Der TagDie gestohlenen Kinder der DDR
Vor acht Jahren hörte der Designer Kilian Kerner zum ersten Mal, dass in der früheren DDR Eltern ihre Kinder weggenommen wurden. Seither lässt ihn das Thema nicht mehr los. Jetzt macht er eine Modenschau daraus. Wie soll das gehen? "Mode hat mit Zwangsadoption oder angeblichem Säuglingstod erstmal gar nichts zu tun", weiß der 46-jährige Fashionweek-Veteran. Seit 2008 ist er dabei, mit zwei Kollektionen im Jahr. Vor einem halben Jahr hieß seine Show in Berlin "Shitstorm", auch nicht gerade Zuckerwatte, und nun die Kinder? Er lächelt: "Wenn ich mir etwas in den Kopf gesetzt habe, dann muss ich es machen. Und je öfter einer fragt, oder zweifelt, desto mehr muss ich das tun." Er war schockiert und zutiefst berührt von dem Thema, ist es noch, und deswegen kommt es nun auf den Laufsteg. Kerner wird seine Zuschauer heute in die Achtzigerjahre versetzen, ihnen die Farben Blau, Silber, Gold, Bordeaux und ein ganz spezielles Grau zeigen. Und Denim. Denn wären Mauerfall und Montags-Demos ein Stoff, es wäre Denim. Jeans aus den USA - das war der Stoff, aus dem die Träume sind.

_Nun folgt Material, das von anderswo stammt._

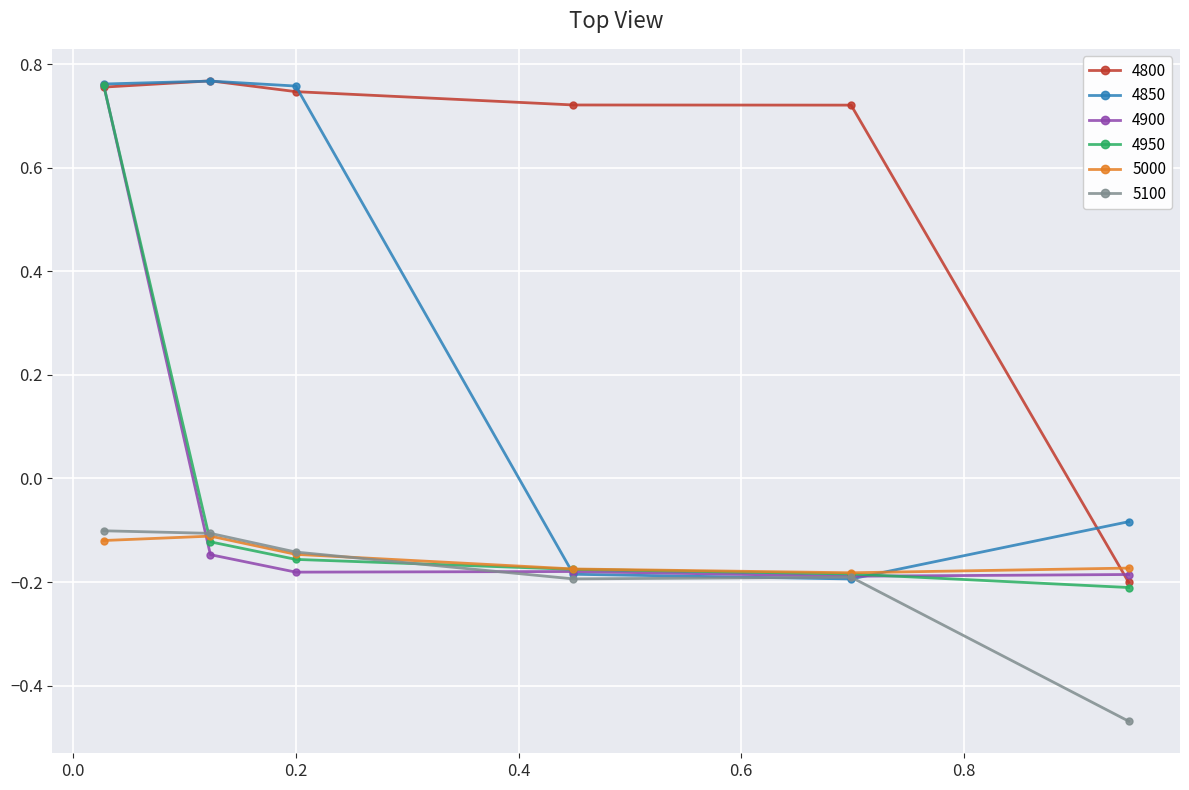

At how many categories does at least one series exceed 0?

5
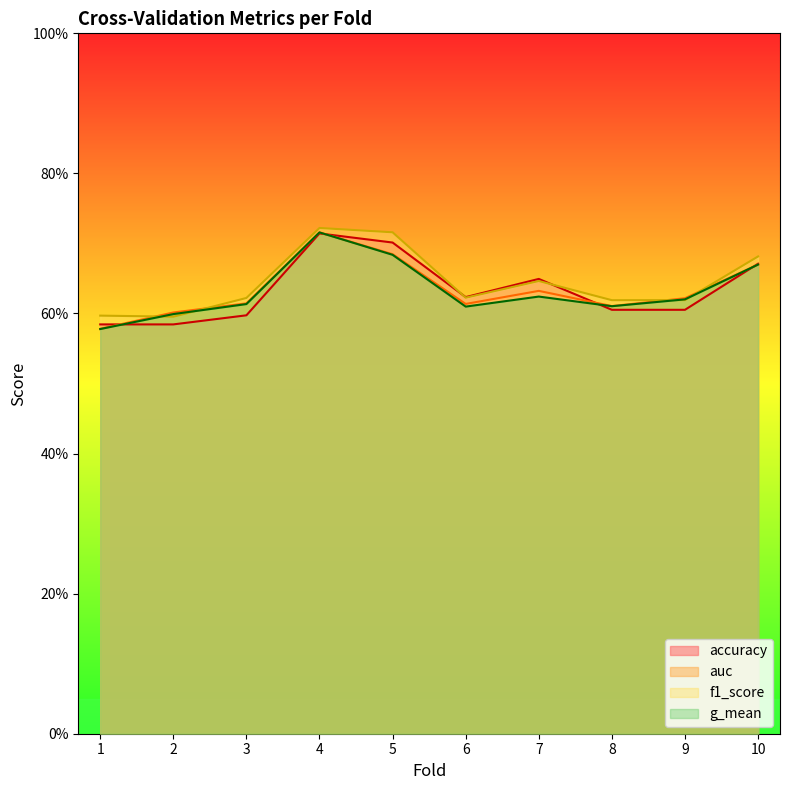

The value of g_mean at 5 is 0.3. True or false?

False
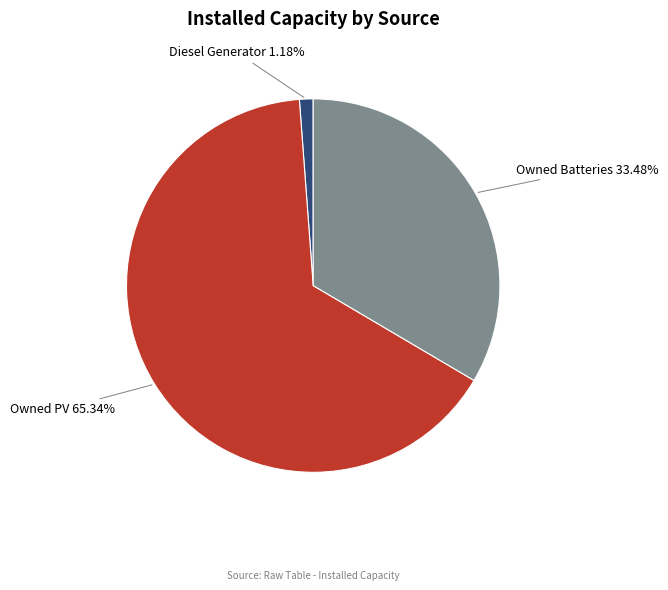

True or false: Diesel Generator accounts for 11% of the total.

False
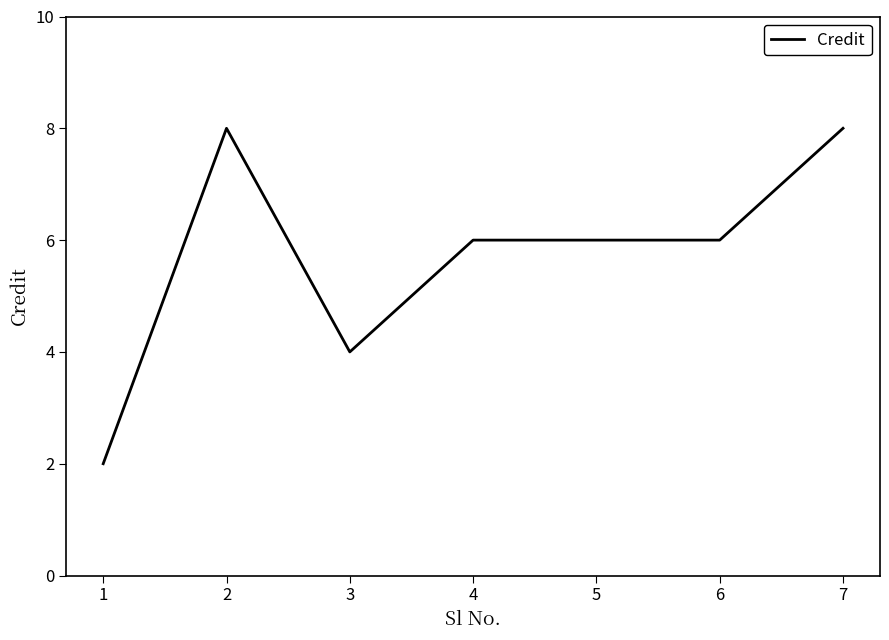

What is the change in value from 2 to 5?

-2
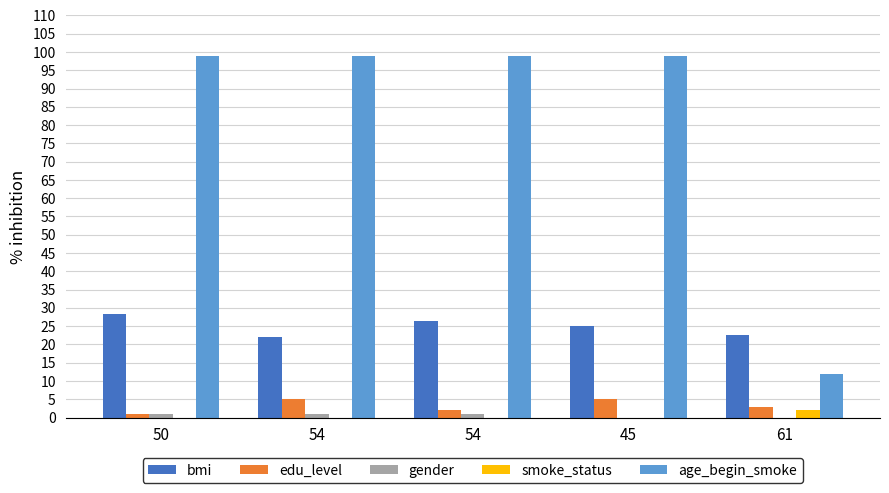

The gender series shows 0.6 at 50. True or false?

False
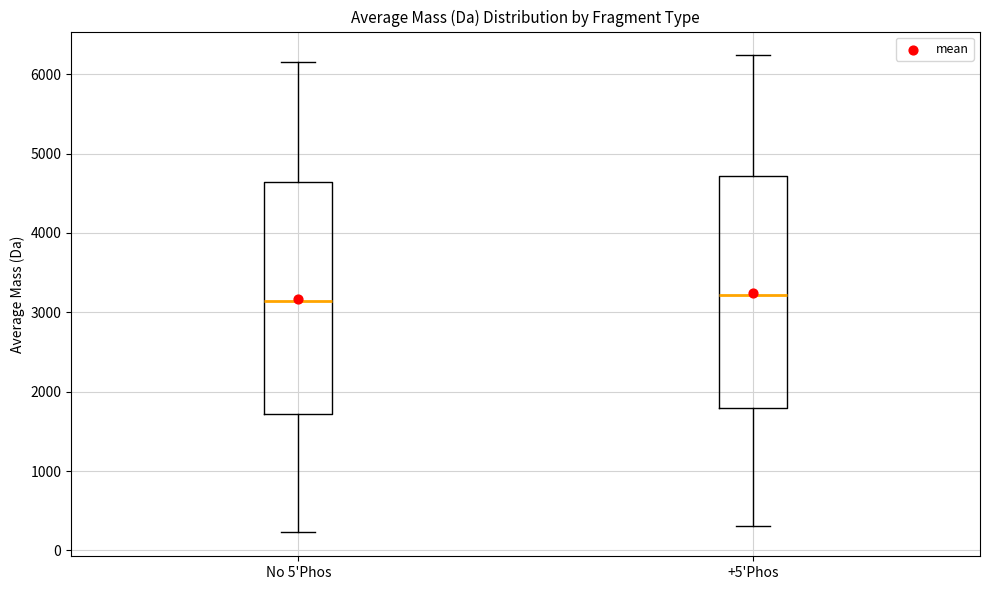

Reading left to right, transcribe this box plot: for each box, give where its median line is, the range the box spans, and where its two whiskers end, as read against the y-axis. The values are not printed on the chart, so give them approximately, as read against the axis.

No 5'Phos: median 3100, box 1700 to 4600, whiskers 200 to 6200
+5'Phos: median 3200, box 1800 to 4700, whiskers 300 to 6200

Zurück zu den Kindern. Eine Doku hat Kerner nicht mehr losgelassen: Ein gesundes Baby wird von staatlichen Stellen für tot erklärt und zur Adoption vermittelt - und die leiblichen Eltern bleiben verwaist zurück, mit dem Trauma dieser Lüge. Jahrelang recherchierte Kilian Kerner, nahm Kontakt zum Verein "Gestohlene Kinder der DDR" auf. Nach seinen Informationen begann dieses dunkle Kapitel in den späten 1950er Jahren: Vermutet werden insgesamt 15.000 Fälle vermeintlicher Säuglingstode und etwa 10.000 Zwangsadoptionen. Besonders unbegreiflich: Aufgeklärt seien bisher nur fünf Fälle angeblich gestorbener Babys. Bei Zwangsadoptionen seien es etwa 20 bis 40 Fälle, erzählt er ntv.de. Es gibt eine Studie des Bundesinnenministeriums (2021), die Ergebnisse sollen Anfang 2026 vorliegen. Die "politisch motivierte Kindeswegnahme" steht - natürlich - oft im Zusammenhang mit politischer Haft oder Ausreisebegehren der Eltern.
Aber Moment mal, Mode und DDR, nicht gerade das, was man von diesem Designer, der von Stars wie Kylie Minogue und Jella Haase getragen wird, der gern glamourös schneidert und andere glitzern lässt, erwartet. Aber er sagt: "Ich habe viel über die Mode in der DDR recherchiert. Die hatten echt glamouröse Klamotten, total faszinierend." Trotzdem: Diese Show heute wird keine wie sonst, es wird Momente geben, die nicht angenehm sind. Dass Kerner seine Mode mit diesem ernsten Thema promotet ist übrigens ein alberner Vorwurf - denn er zeigt nicht nur, was er kann, er stellt auch Forderungen: Dass eine DNA-Bank eingerichtet wird, dass es den Eltern, die Zweifel haben, erlaubt wird, die Adoptionsakten einzusehen. Das dürfen nur die Kinder. Und dass sich Zeitzeugen melden. "Es geht mir nicht um finanzielle Gutmachung oder Bestrafung, das Ganze ist eh verjährt", sagt er, aber wenn heute ein Anstoß dazu gegeben werden würde, ein paar mehr Fälle aufzuklären, das fände er schön.